Bemoaning the limitations on press freedom in Latin America, an editorial of the New York Times of April 4,2002, observed that "The ability of independent journalists to work without fear of intimidation is a reliable indicator of a democracy's health".

While journalists are not being killed in Guyana as they have been in Haiti and Columbia, the recent attack on Mr. Sharma is most worrisome. Charges of sedition against a well known journalist and threats of libel suits against television owners for airing the caustic views of certain journalists put a deadening chill on press freedom.

Democracy is severely stifled when the voices of journalists are tempered by the possibility of official reprisals. Equally pernicious is the denial of access to advertising dollars.

The continued control of the government of the only radio stations, a major daily and the best known television station has put a damper on the flowering of press freedom in Guyana. This substantial hegemony over media properties causes the journalist to be cautious, if not, deferential to government inefficiencies and malfeasance.

In a country polarized by racial politics, the situation is potentially explosive.

Evidence of economic and political domination of one major group over the other abounds. Without an effective outlet for their discontent for perceived and real wrongs, the articulate and knowledgeable among the suppressed group might become highly intolerant.

The fact that the operations of these properties are funded by the government and therefore, the people's money, makes the control more galling. Where equal access is openly denied to equally owned facilities, then the denied will become understandably frustrated.

Press freedom provides a bulwark against autocratic government. It also provides a mechanism for those out of power to have a say in the direction of society.
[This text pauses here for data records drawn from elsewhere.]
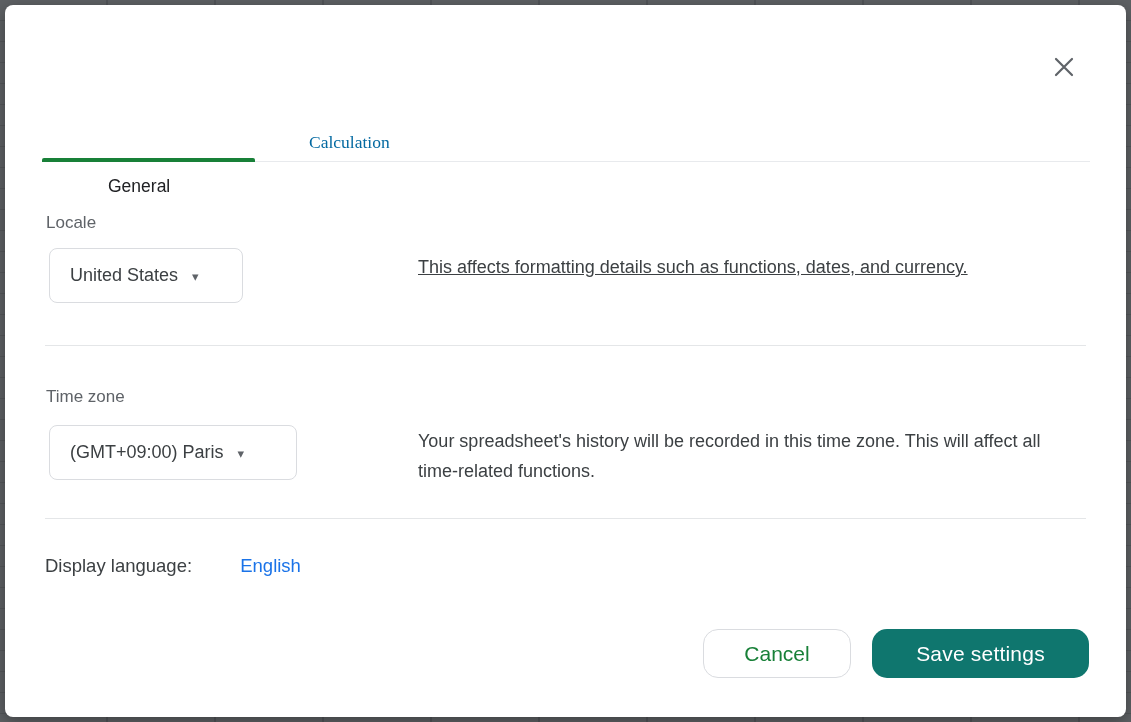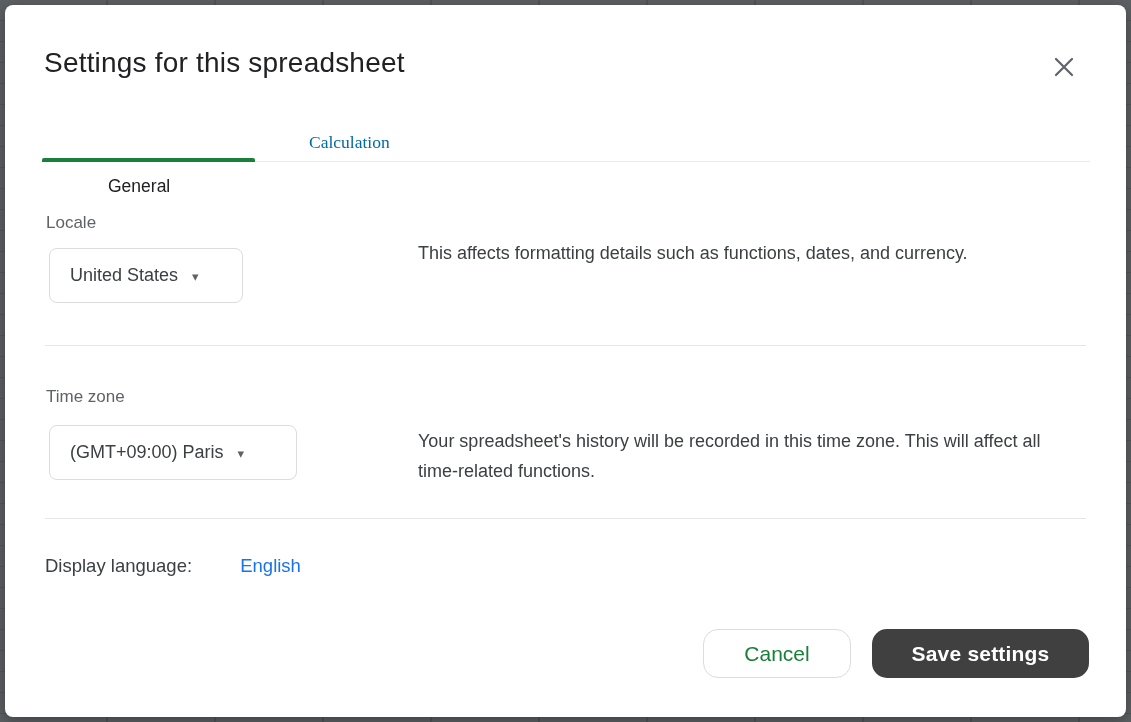--- a/index.html
+++ b/index.html
@@ -112,7 +112,6 @@
 
 <div class="dialog">
 
-  <h1 class="dialog-title">Settings for this spreadsheet</h1>
 
   <button class="close-btn" aria-label="Close">
     <svg width="22" height="22" viewBox="0 0 22 22">

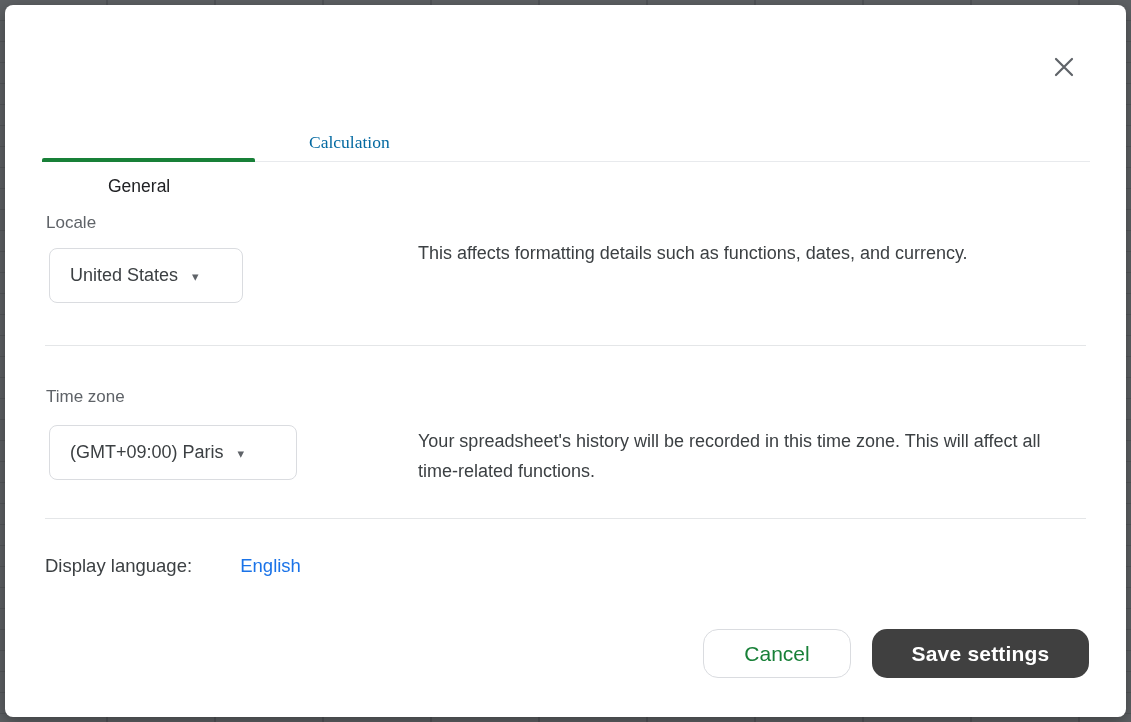--- a/index.html
+++ b/index.html
@@ -131,7 +131,7 @@
     <span>United States</span>
     <span class="arrow">▾</span>
   </button>
-  <div class="section-desc" style="top:233px; width:600px;">This affects formatting details such as functions, dates, and currency.</div>
+  <div class="section-desc" style="top:247px; width:600px;text-decoration:underline;">This affects formatting details such as functions, dates, and currency.</div>
 
   <div class="row-divider" style="top:340px;"></div>
 

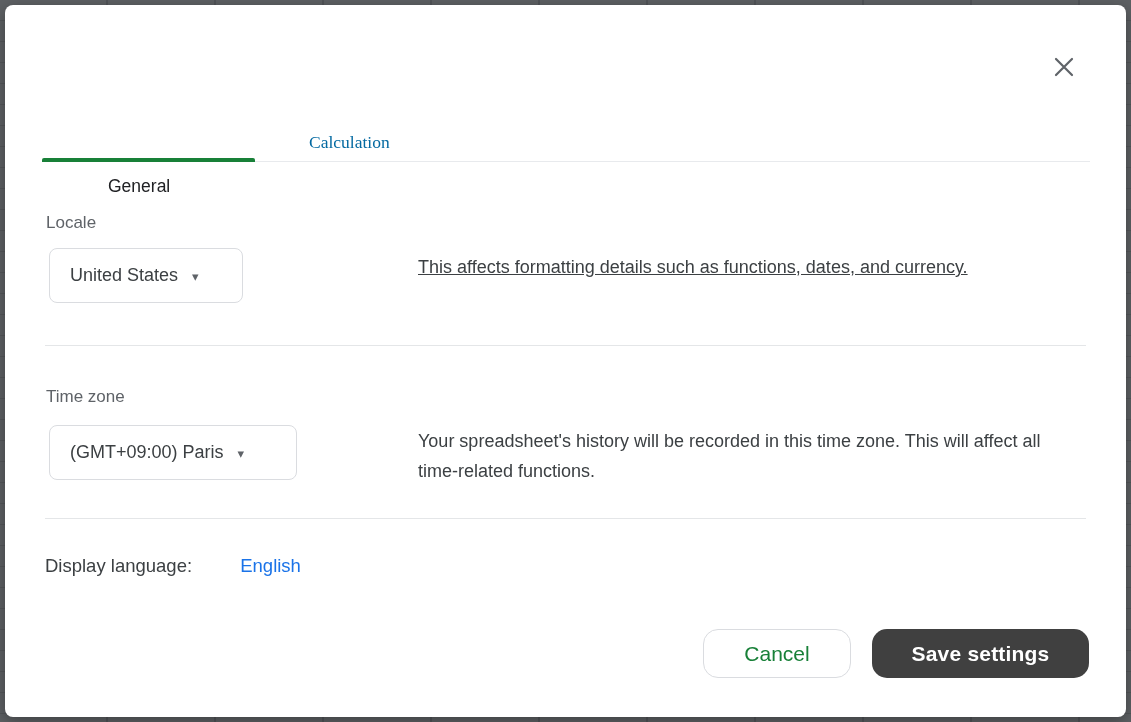--- a/index.html
+++ b/index.html
@@ -100,8 +100,8 @@
   }
   .btn-save {
     left: 867px; width: 217px;
-    background: #404040; border: none;
-    color: #ffffff; font-weight: 700;
+    background: #0f766e; border: none;
+    color: #ffffff; font-weight: 400;
     letter-spacing: 0.2px;
   }
 </style>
As we seek to create a tourist industry and encourage investors to develop the country's bounty, we must heed the editorial's warning " Governments need reminding that the outside world judges them in part by how they treat their internal critics".

Yours faithfully,

Derrick G. Arjune

Attorney- at- law

Editor's note

An advisory committee on broadcasting has been set up to deal among other things with the setting up of independent boards of directors for the state owned media. The government has also committed itself in principle to doing away with the state monopoly of radio. This is said to be waiting for new broadcasting legislation but such legislation has been pending for many years.